§ **ABOUT THIS TASK**
Please lay out the lines of every item below as a numbered list, dropping the blank lines and leaving the pictures out of your answer.

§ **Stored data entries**
§

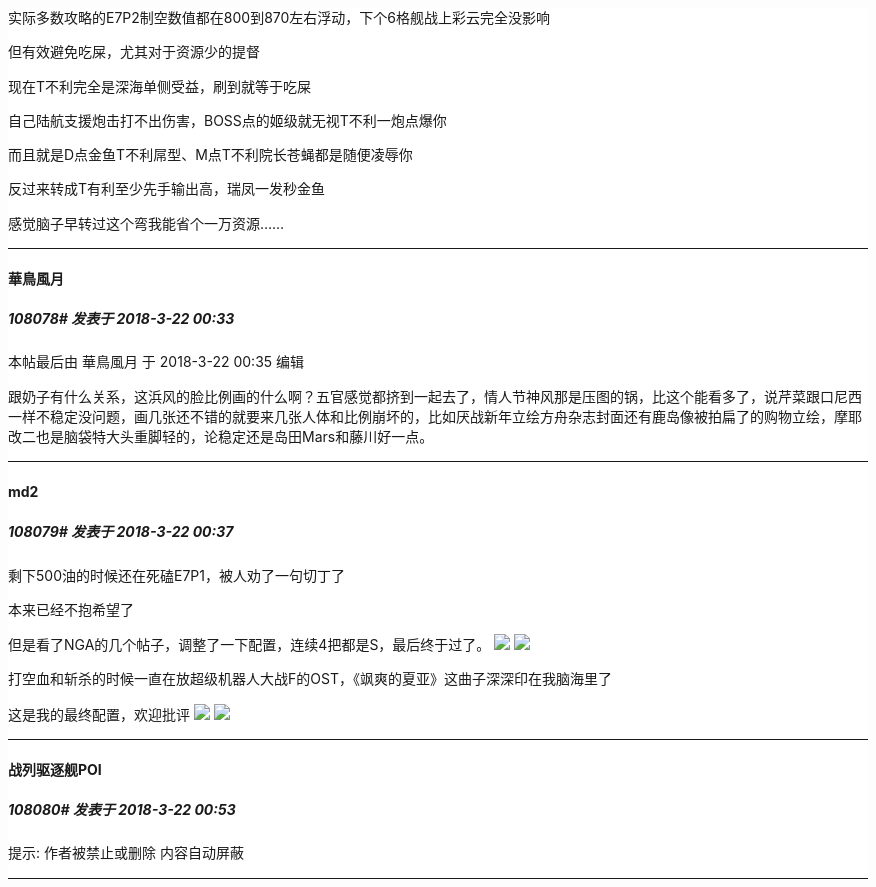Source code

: 实际多数攻略的E7P2制空数值都在800到870左右浮动，下个6格舰战上彩云完全没影响

但有效避免吃屎，尤其对于资源少的提督

现在T不利完全是深海单侧受益，刷到就等于吃屎

自己陆航支援炮击打不出伤害，BOSS点的姬级就无视T不利一炮点爆你

而且就是D点金鱼T不利屌型、M点T不利院长苍蝇都是随便凌辱你

反过来转成T有利至少先手输出高，瑞凤一发秒金鱼

感觉脑子早转过这个弯我能省个一万资源……


*****

####  華鳥風月  
##### 108078#       发表于 2018-3-22 00:33


 本帖最后由 華鳥風月 于 2018-3-22 00:35 编辑 

跟奶子有什么关系，这浜风的脸比例画的什么啊？五官感觉都挤到一起去了，情人节神风那是压图的锅，比这个能看多了，说芹菜跟口尼西一样不稳定没问题，画几张还不错的就要来几张人体和比例崩坏的，比如厌战新年立绘方舟杂志封面还有鹿岛像被拍扁了的购物立绘，摩耶改二也是脑袋特大头重脚轻的，论稳定还是岛田Mars和藤川好一点。


*****

####  md2  
##### 108079#       发表于 2018-3-22 00:37


剩下500油的时候还在死磕E7P1，被人劝了一句切丁了

本来已经不抱希望了

但是看了NGA的几个帖子，调整了一下配置，连续4把都是S，最后终于过了。
<img src="https://wx4.sinaimg.cn/mw1024/6f31956bly1fpkwe5yg1yj20m80dcn4a.jpg" referrerpolicy="no-referrer">
<img src="https://wx3.sinaimg.cn/mw1024/6f31956bly1fpkwe5hwpcj20m80dcn32.jpg" referrerpolicy="no-referrer">


打空血和斩杀的时候一直在放超级机器人大战F的OST，《飒爽的夏亚》这曲子深深印在我脑海里了

这是我的最终配置，欢迎批评
<img src="https://wx3.sinaimg.cn/mw1024/6f31956bly1fpkwe5hlkcj20m80pun95.jpg" referrerpolicy="no-referrer">
<img src="https://wx4.sinaimg.cn/mw1024/6f31956bly1fpkwe5xss6j20m80pu7g4.jpg" referrerpolicy="no-referrer">


*****

####  战列驱逐舰POI  
##### 108080#       发表于 2018-3-22 00:53

提示: 作者被禁止或删除 内容自动屏蔽


*****
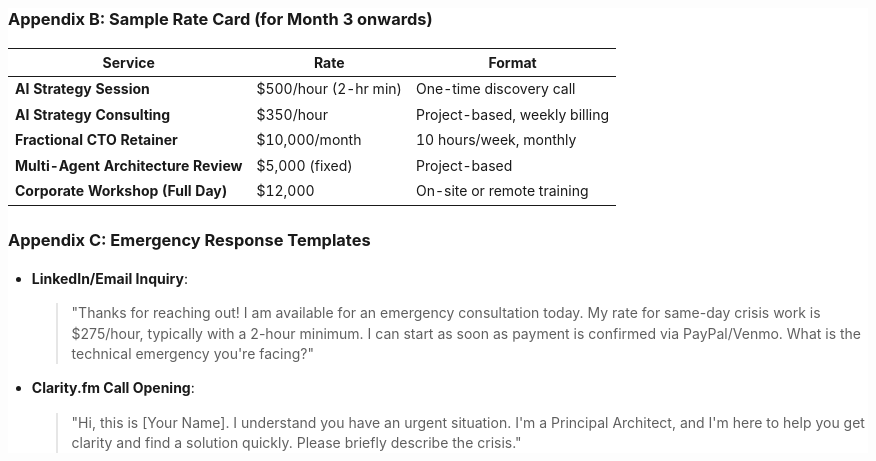 ### **Appendix B: Sample Rate Card (for Month 3 onwards)**

| Service                               | Rate                 | Format                     |
| ------------------------------------- | -------------------- | -------------------------- |
| **AI Strategy Session**               | $500/hour (2-hr min) | One-time discovery call    |
| **AI Strategy Consulting**            | $350/hour            | Project-based, weekly billing |
| **Fractional CTO Retainer**           | $10,000/month        | 10 hours/week, monthly     |
| **Multi-Agent Architecture Review**   | $5,000 (fixed)       | Project-based              |
| **Corporate Workshop (Full Day)**     | $12,000              | On-site or remote training |

### **Appendix C: Emergency Response Templates**

*   **LinkedIn/Email Inquiry**:
    > "Thanks for reaching out! I am available for an emergency consultation today. My rate for same-day crisis work is $275/hour, typically with a 2-hour minimum. I can start as soon as payment is confirmed via PayPal/Venmo. What is the technical emergency you're facing?"

*   **Clarity.fm Call Opening**:
    > "Hi, this is [Your Name]. I understand you have an urgent situation. I'm a Principal Architect, and I'm here to help you get clarity and find a solution quickly. Please briefly describe the crisis."

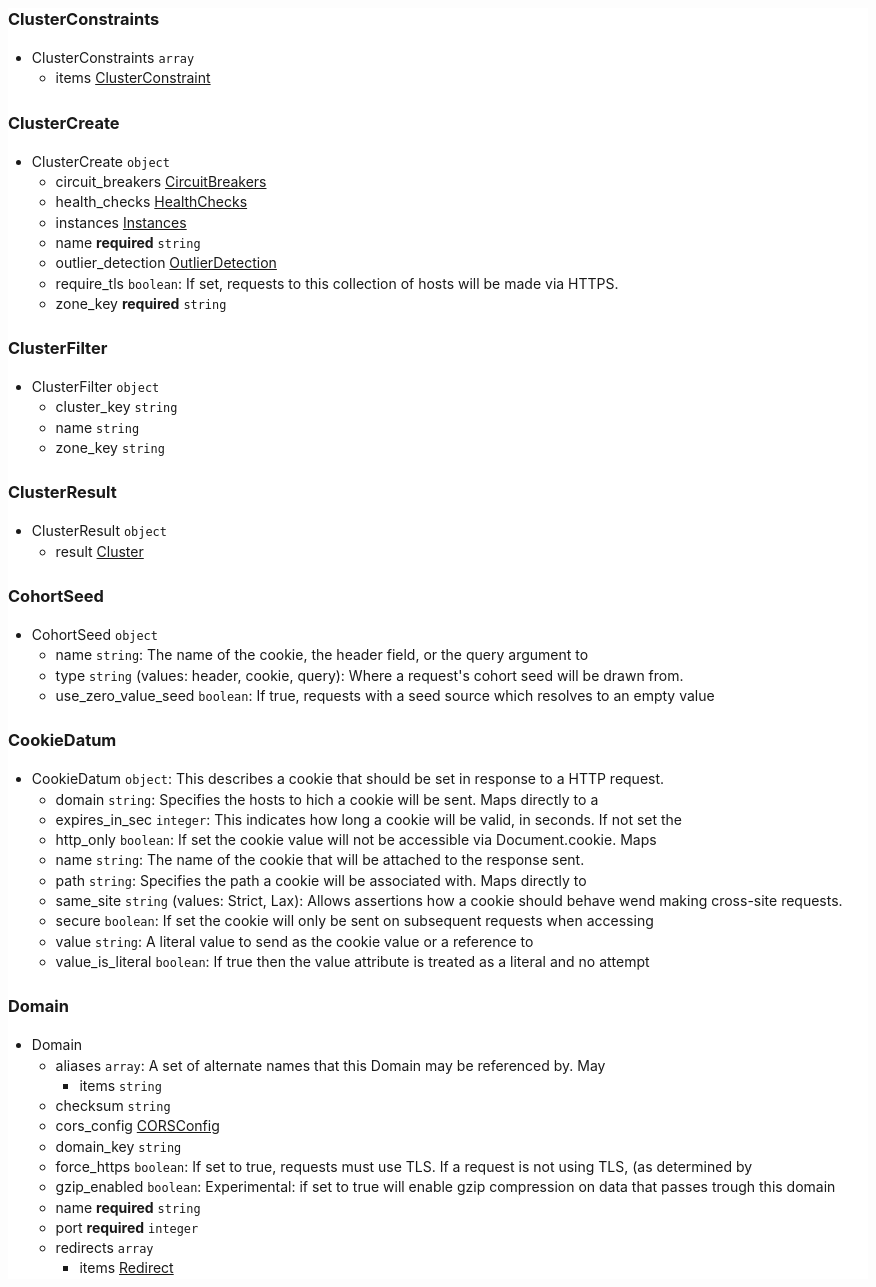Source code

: ### ClusterConstraints
* ClusterConstraints `array`
  * items [ClusterConstraint](#clusterconstraint)

### ClusterCreate
* ClusterCreate `object`
  * circuit_breakers [CircuitBreakers](#circuitbreakers)
  * health_checks [HealthChecks](#healthchecks)
  * instances [Instances](#instances)
  * name **required** `string`
  * outlier_detection [OutlierDetection](#outlierdetection)
  * require_tls `boolean`: If set, requests to this collection of hosts will be made via HTTPS.
  * zone_key **required** `string`

### ClusterFilter
* ClusterFilter `object`
  * cluster_key `string`
  * name `string`
  * zone_key `string`

### ClusterResult
* ClusterResult `object`
  * result [Cluster](#cluster)

### CohortSeed
* CohortSeed `object`
  * name `string`: The name of the cookie, the header field, or the query argument to
  * type `string` (values: header, cookie, query): Where a request's cohort seed will be drawn from.
  * use_zero_value_seed `boolean`: If true, requests with a seed source which resolves to an empty value

### CookieDatum
* CookieDatum `object`: This describes a cookie that should be set in response to a HTTP request.
  * domain `string`: Specifies the hosts to hich a cookie will be sent. Maps directly to a
  * expires_in_sec `integer`: This indicates how long a cookie will be valid, in seconds. If not set the
  * http_only `boolean`: If set the cookie value will not be accessible via Document.cookie. Maps
  * name `string`: The name of the cookie that will be attached to the response sent.
  * path `string`: Specifies the path a cookie will be associated with. Maps directly to
  * same_site `string` (values: Strict, Lax): Allows assertions how a cookie should behave wend making cross-site requests.
  * secure `boolean`: If set the cookie will only be sent on subsequent requests when accessing
  * value `string`: A literal value to send as the cookie value or a reference to
  * value_is_literal `boolean`: If true then the value attribute is treated as a literal and no attempt

### Domain
* Domain
  * aliases `array`: A set of alternate names that this Domain may be referenced by. May
    * items `string`
  * checksum `string`
  * cors_config [CORSConfig](#corsconfig)
  * domain_key `string`
  * force_https `boolean`: If set to true, requests must use TLS. If a request is not using TLS, (as determined by
  * gzip_enabled `boolean`: Experimental: if set to true will enable gzip compression on data that passes trough this domain
  * name **required** `string`
  * port **required** `integer`
  * redirects `array`
    * items [Redirect](#redirect)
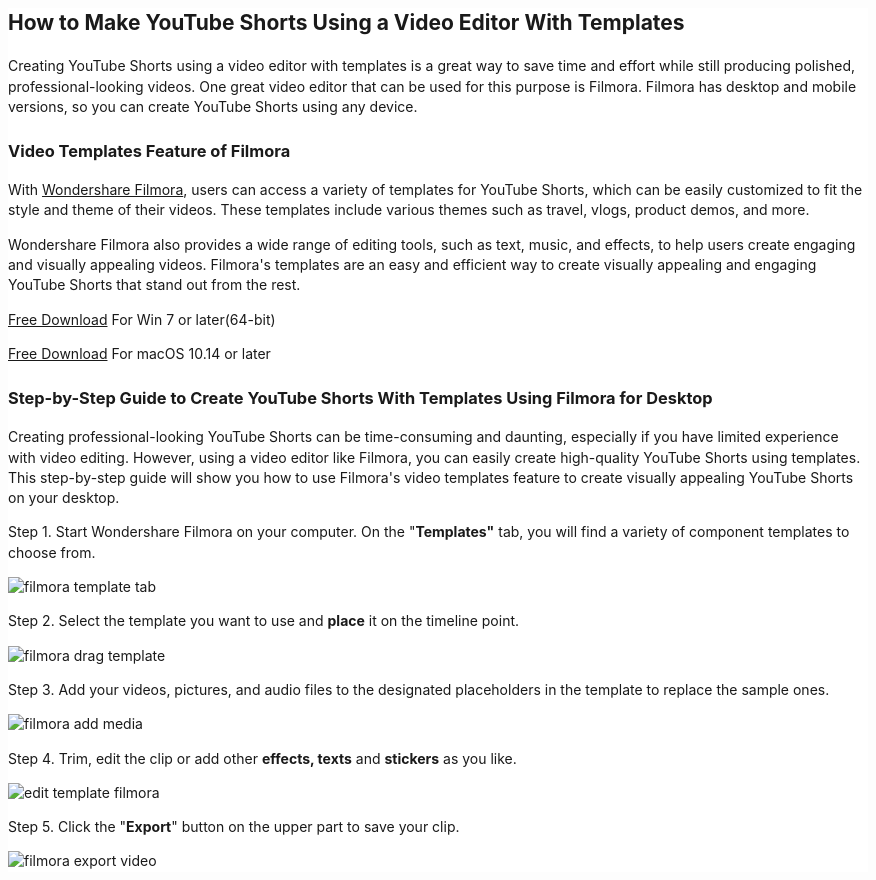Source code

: ## How to Make YouTube Shorts Using a Video Editor With Templates

Creating YouTube Shorts using a video editor with templates is a great way to save time and effort while still producing polished, professional-looking videos. One great video editor that can be used for this purpose is Filmora. Filmora has desktop and mobile versions, so you can create YouTube Shorts using any device.

### Video Templates Feature of Filmora

With [Wondershare Filmora](https://tools.techidaily.com/wondershare/filmora/download/), users can access a variety of templates for YouTube Shorts, which can be easily customized to fit the style and theme of their videos. These templates include various themes such as travel, vlogs, product demos, and more.

Wondershare Filmora also provides a wide range of editing tools, such as text, music, and effects, to help users create engaging and visually appealing videos. Filmora's templates are an easy and efficient way to create visually appealing and engaging YouTube Shorts that stand out from the rest.

[Free Download](https://tools.techidaily.com/wondershare/filmora/download/) For Win 7 or later(64-bit)

[Free Download](https://tools.techidaily.com/wondershare/filmora/download/) For macOS 10.14 or later

### Step-by-Step Guide to Create YouTube Shorts With Templates Using Filmora for Desktop

Creating professional-looking YouTube Shorts can be time-consuming and daunting, especially if you have limited experience with video editing. However, using a video editor like Filmora, you can easily create high-quality YouTube Shorts using templates. This step-by-step guide will show you how to use Filmora's video templates feature to create visually appealing YouTube Shorts on your desktop.

Step 1\. Start Wondershare Filmora on your computer. On the "**Templates"** tab, you will find a variety of component templates to choose from.

![filmora template tab](https://images.wondershare.com/filmora/article-images/filmora-template-tab.jpg)

Step 2\. Select the template you want to use and **place** it on the timeline point.

![filmora drag template](https://images.wondershare.com/filmora/article-images/filmora-drag-template.jpg)

Step 3\. Add your videos, pictures, and audio files to the designated placeholders in the template to replace the sample ones.

![filmora add media](https://images.wondershare.com/filmora/article-images/filmora-add-media.jpg)

Step 4\. Trim, edit the clip or add other **effects, texts** and **stickers** as you like.

![edit template filmora](https://images.wondershare.com/filmora/article-images/filmora-desktop-edit-template.jpg)

Step 5\. Click the "**Export**" button on the upper part to save your clip.

![filmora export video](https://images.wondershare.com/filmora/article-images/filmora-desktop-export-video.jpg)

§

§ **ANSWER SECTION**
1. Source code
2. : 实际多数攻略的E7P2制空数值都在800到870左右浮动，下个6格舰战上彩云完全没影响
3. 但有效避免吃屎，尤其对于资源少的提督
4. 现在T不利完全是深海单侧受益，刷到就等于吃屎
5. 自己陆航支援炮击打不出伤害，BOSS点的姬级就无视T不利一炮点爆你
6. 而且就是D点金鱼T不利屌型、M点T不利院长苍蝇都是随便凌辱你
7. 反过来转成T有利至少先手输出高，瑞凤一发秒金鱼
8. 感觉脑子早转过这个弯我能省个一万资源……
9. *****
10. ####  華鳥風月  
11. ##### 108078#       发表于 2018-3-22 00:33
12.  本帖最后由 華鳥風月 于 2018-3-22 00:35 编辑 
13. 跟奶子有什么关系，这浜风的脸比例画的什么啊？五官感觉都挤到一起去了，情人节神风那是压图的锅，比这个能看多了，说芹菜跟口尼西一样不稳定没问题，画几张还不错的就要来几张人体和比例崩坏的，比如厌战新年立绘方舟杂志封面还有鹿岛像被拍扁了的购物立绘，摩耶改二也是脑袋特大头重脚轻的，论稳定还是岛田Mars和藤川好一点。
14. *****
15. ####  md2  
16. ##### 108079#       发表于 2018-3-22 00:37
17. 剩下500油的时候还在死磕E7P1，被人劝了一句切丁了
18. 本来已经不抱希望了
19. 但是看了NGA的几个帖子，调整了一下配置，连续4把都是S，最后终于过了。
20. <img src="https://wx4.sinaimg.cn/mw1024/6f31956bly1fpkwe5yg1yj20m80dcn4a.jpg" referrerpolicy="no-referrer">
21. <img src="https://wx3.sinaimg.cn/mw1024/6f31956bly1fpkwe5hwpcj20m80dcn32.jpg" referrerpolicy="no-referrer">
22. 打空血和斩杀的时候一直在放超级机器人大战F的OST，《飒爽的夏亚》这曲子深深印在我脑海里了
23. 这是我的最终配置，欢迎批评
24. <img src="https://wx3.sinaimg.cn/mw1024/6f31956bly1fpkwe5hlkcj20m80pun95.jpg" referrerpolicy="no-referrer">
25. <img src="https://wx4.sinaimg.cn/mw1024/6f31956bly1fpkwe5xss6j20m80pu7g4.jpg" referrerpolicy="no-referrer">
26. *****
27. ####  战列驱逐舰POI  
28. ##### 108080#       发表于 2018-3-22 00:53
29. 提示: 作者被禁止或删除 内容自动屏蔽
30. *****
31.  ### **Appendix B: Sample Rate Card (for Month 3 onwards)**
32. | Service                               | Rate                 | Format                     |
33. | ------------------------------------- | -------------------- | -------------------------- |
34. | **AI Strategy Session**               | $500/hour (2-hr min) | One-time discovery call    |
35. | **AI Strategy Consulting**            | $350/hour            | Project-based, weekly billing |
36. | **Fractional CTO Retainer**           | $10,000/month        | 10 hours/week, monthly     |
37. | **Multi-Agent Architecture Review**   | $5,000 (fixed)       | Project-based              |
38. | **Corporate Workshop (Full Day)**     | $12,000              | On-site or remote training |
39. ### **Appendix C: Emergency Response Templates**
40. *   **LinkedIn/Email Inquiry**:
41.     > "Thanks for reaching out! I am available for an emergency consultation today. My rate for same-day crisis work is $275/hour, typically with a 2-hour minimum. I can start as soon as payment is confirmed via PayPal/Venmo. What is the technical emergency you're facing?"
42. *   **Clarity.fm Call Opening**:
43.     > "Hi, this is [Your Name]. I understand you have an urgent situation. I'm a Principal Architect, and I'm here to help you get clarity and find a solution quickly. Please briefly describe the crisis."
44. Source code
45. : ### ClusterConstraints
46. * ClusterConstraints `array`
47.   * items [ClusterConstraint](#clusterconstraint)
48. ### ClusterCreate
49. * ClusterCreate `object`
50.   * circuit_breakers [CircuitBreakers](#circuitbreakers)
51.   * health_checks [HealthChecks](#healthchecks)
52.   * instances [Instances](#instances)
53.   * name **required** `string`
54.   * outlier_detection [OutlierDetection](#outlierdetection)
55.   * require_tls `boolean`: If set, requests to this collection of hosts will be made via HTTPS.
56.   * zone_key **required** `string`
57. ### ClusterFilter
58. * ClusterFilter `object`
59.   * cluster_key `string`
60.   * name `string`
61.   * zone_key `string`
62. ### ClusterResult
63. * ClusterResult `object`
64.   * result [Cluster](#cluster)
65. ### CohortSeed
66. * CohortSeed `object`
67.   * name `string`: The name of the cookie, the header field, or the query argument to
68.   * type `string` (values: header, cookie, query): Where a request's cohort seed will be drawn from.
69.   * use_zero_value_seed `boolean`: If true, requests with a seed source which resolves to an empty value
70. ### CookieDatum
71. * CookieDatum `object`: This describes a cookie that should be set in response to a HTTP request.
72.   * domain `string`: Specifies the hosts to hich a cookie will be sent. Maps directly to a
73.   * expires_in_sec `integer`: This indicates how long a cookie will be valid, in seconds. If not set the
74.   * http_only `boolean`: If set the cookie value will not be accessible via Document.cookie. Maps
75.   * name `string`: The name of the cookie that will be attached to the response sent.
76.   * path `string`: Specifies the path a cookie will be associated with. Maps directly to
77.   * same_site `string` (values: Strict, Lax): Allows assertions how a cookie should behave wend making cross-site requests.
78.   * secure `boolean`: If set the cookie will only be sent on subsequent requests when accessing
79.   * value `string`: A literal value to send as the cookie value or a reference to
80.   * value_is_literal `boolean`: If true then the value attribute is treated as a literal and no attempt
81. ### Domain
82. * Domain
83.   * aliases `array`: A set of alternate names that this Domain may be referenced by. May
84.     * items `string`
85.   * checksum `string`
86.   * cors_config [CORSConfig](#corsconfig)
87.   * domain_key `string`
88.   * force_https `boolean`: If set to true, requests must use TLS. If a request is not using TLS, (as determined by
89.   * gzip_enabled `boolean`: Experimental: if set to true will enable gzip compression on data that passes trough this domain
90.   * name **required** `string`
91.   * port **required** `integer`
92.   * redirects `array`
93.     * items [Redirect](#redirect)
94. Source code
95. : ## How to Make YouTube Shorts Using a Video Editor With Templates
96. Creating YouTube Shorts using a video editor with templates is a great way to save time and effort while still producing polished, professional-looking videos. One great video editor that can be used for this purpose is Filmora. Filmora has desktop and mobile versions, so you can create YouTube Shorts using any device.
97. ### Video Templates Feature of Filmora
98. With [Wondershare Filmora](https://tools.techidaily.com/wondershare/filmora/download/), users can access a variety of templates for YouTube Shorts, which can be easily customized to fit the style and theme of their videos. These templates include various themes such as travel, vlogs, product demos, and more.
99. Wondershare Filmora also provides a wide range of editing tools, such as text, music, and effects, to help users create engaging and visually appealing videos. Filmora's templates are an easy and efficient way to create visually appealing and engaging YouTube Shorts that stand out from the rest.
100. [Free Download](https://tools.techidaily.com/wondershare/filmora/download/) For Win 7 or later(64-bit)
101. [Free Download](https://tools.techidaily.com/wondershare/filmora/download/) For macOS 10.14 or later
102. ### Step-by-Step Guide to Create YouTube Shorts With Templates Using Filmora for Desktop
103. Creating professional-looking YouTube Shorts can be time-consuming and daunting, especially if you have limited experience with video editing. However, using a video editor like Filmora, you can easily create high-quality YouTube Shorts using templates. This step-by-step guide will show you how to use Filmora's video templates feature to create visually appealing YouTube Shorts on your desktop.
104. Step 1\. Start Wondershare Filmora on your computer. On the "**Templates"** tab, you will find a variety of component templates to choose from.
105. ![filmora template tab](https://images.wondershare.com/filmora/article-images/filmora-template-tab.jpg)
106. Step 2\. Select the template you want to use and **place** it on the timeline point.
107. ![filmora drag template](https://images.wondershare.com/filmora/article-images/filmora-drag-template.jpg)
108. Step 3\. Add your videos, pictures, and audio files to the designated placeholders in the template to replace the sample ones.
109. ![filmora add media](https://images.wondershare.com/filmora/article-images/filmora-add-media.jpg)
110. Step 4\. Trim, edit the clip or add other **effects, texts** and **stickers** as you like.
111. ![edit template filmora](https://images.wondershare.com/filmora/article-images/filmora-desktop-edit-template.jpg)
112. Step 5\. Click the "**Export**" button on the upper part to save your clip.
113. ![filmora export video](https://images.wondershare.com/filmora/article-images/filmora-desktop-export-video.jpg)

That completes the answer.